As a new cop, or probationer as we were called in Scotland, you are always given the worst jobs. Not that long after I had started my career as a police constable I was taken to a house by my sergeant where an old woman had been found dead. The house from the outside looked impressive, it had once been a manager’s house for a huge Victorian Mill that dominated the town of Paisley. It had that air of Victorian respectability. I was not prepared for what lay on the other side of the front door. The smell was overwhelming and there was rubbish on every part of every inch of the floor over every floor in the house. We eventually waded through the rubbish to the kitchen where in a corner in a tiny bed lay a little old lady who died in her sleep surrounded by the accumulated rubbish of her life.
I had to carry out an investigation and neighbours said they rarely saw the lady but when they did, she was always cheerie and well presented. She kept the small garden at the front of the house relatively neat and tidy. What was clear from inside was that it had been years since she had thrown anything out. She just kept accumulating more and more rubbish in her house. Incidentally I had to capture about six cats that lived among the rubbish and I had thought that police work would be exciting!
I came across something Bruxy Cavey had written recently that reminded me of that old lady and her house …… and the smell.
“What are you carrying around from your past? What guilt or garbage haunts you? What habit from your past or habit in your present causes you shame when you think about it? For some of us suppression, repression and denial are the only ways in which we can cope with another day. When we ignore our own sin, we are like people who store garbage in their basement. Sure, “out of sight, out of mind” works for a while but over time the pile builds up. We can try and live as though it doesn’t exist, and eventually we might become used to the rotten smell. But sooner or later someone will notice what we don’t, and our garbage will become known”
I sometimes wonder how many people who gather in worship week by week have lives that are the spiritual equivalent of the house of that little old lady from Paisley, full of rubbish from the past? People who keep everything respectable on the outside but who have a stinking mess of guilt, shame, and regret over sin in their souls on the inside.
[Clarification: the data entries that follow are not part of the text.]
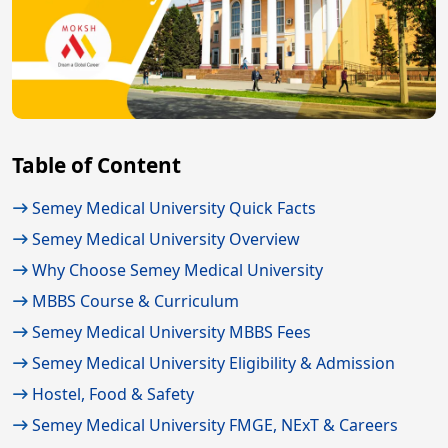
Table of Content
Semey Medical University Quick Facts
Semey Medical University Overview
Why Choose Semey Medical University
MBBS Course & Curriculum
Semey Medical University MBBS Fees
Semey Medical University Eligibility & Admission
Hostel, Food & Safety
Semey Medical University FMGE, NExT & Careers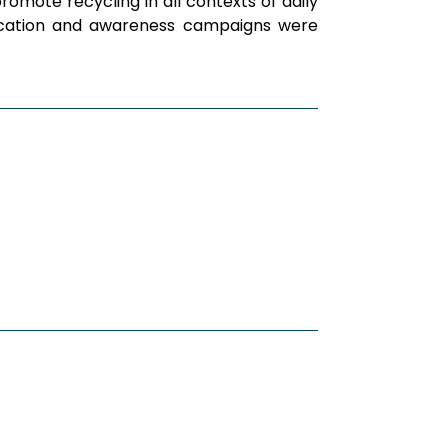
omote recycling in all contexts of daily
unication and awareness campaigns were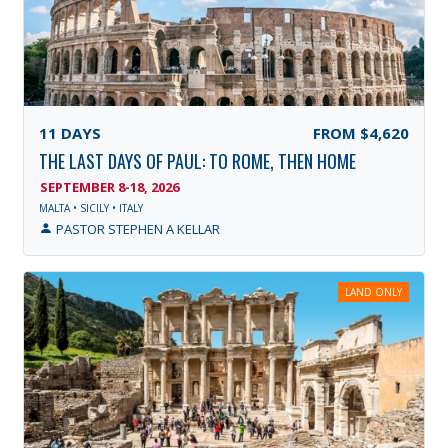
11
DAYS
FROM
$4,620
THE LAST DAYS OF PAUL: TO ROME, THEN HOME
SEPTEMBER 8-18, 2026
MALTA • SICILY • ITALY
PASTOR STEPHEN A KELLAR
LAND ONLY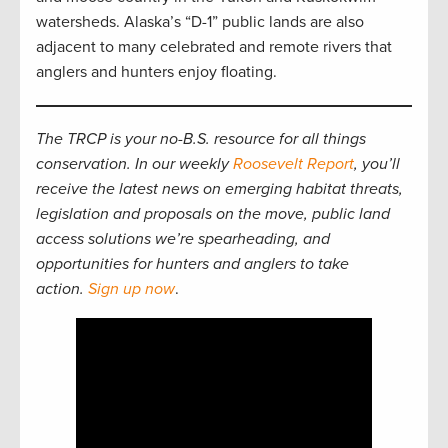
watersheds. Alaska’s “D-1” public lands are also
adjacent to many celebrated and remote rivers that
anglers and hunters enjoy floating.
The TRCP is your no-B.S. resource for all things
conservation. In our weekly
Roosevelt Report
, you’ll
receive the latest news on emerging habitat threats,
legislation and proposals on the move, public land
access solutions we’re spearheading, and
opportunities for hunters and anglers to take
action.
Sign up now
.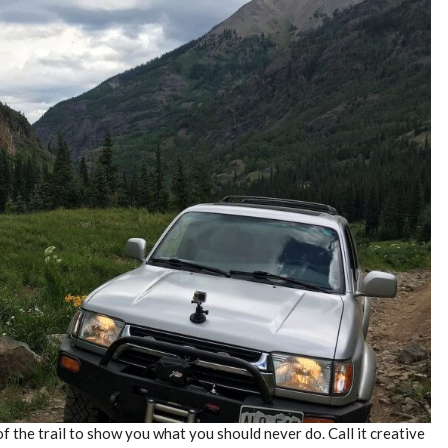
f the trail to show you what you should never do. Call it creative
This isn’t a new phenomenon. John talks to the church of his generation about it in his first letter.
8 If we claim to be without sin, we deceive ourselves and the truth is not in us. 9 If we confess our sins, he is faithful and just and will forgive us our sins and purify us from all unrighteousness. 1 John 1:8-9
Basically, Johns says its time to kiss goodbye to the garbage in our lives. To be honest about its existence, to stop trying to hide it from ourselves and others and do something about it. I had to arrange with the council to bring in cleaners to clean up that old lady’s house, to literally disinfect and scrub it. John says when we acknowledge and admit our sin, instead of trying hide it away in our souls, that Jesus will do the same for us. Jesus “will forgive us our sins and purify us from all unrighteousness”
The amazing thing is that I discovered that this old lady who died in such squalor had a very healthy bank account. She had a good job, she never married, had no dependants, didn’t spend very much and so her bank balance grew over the years. She had more than enough money to pay people to come in and do for her perhaps what she couldn’t do for herself and clean out her rubbish.
You probably realise where I am going with this. The parallels aren’t exact, because we don’t need to pay Jesus, but the promise here in God’s Word is that Jesus will do for us what we can’t do for ourselves and get rid of the garbage of sin from our lives.
So why do we so often let the garbage of guilt and shame accumulate in our souls?
John says when we “come clean” about our sin to Jesus he comes in to cleans out our hearts and souls with the disinfectant of forgiveness.
So, is there any garbage in your life that you have hidden from others, but you can smell? Jesus says its time to you “its time to say goodbye to that garbage.”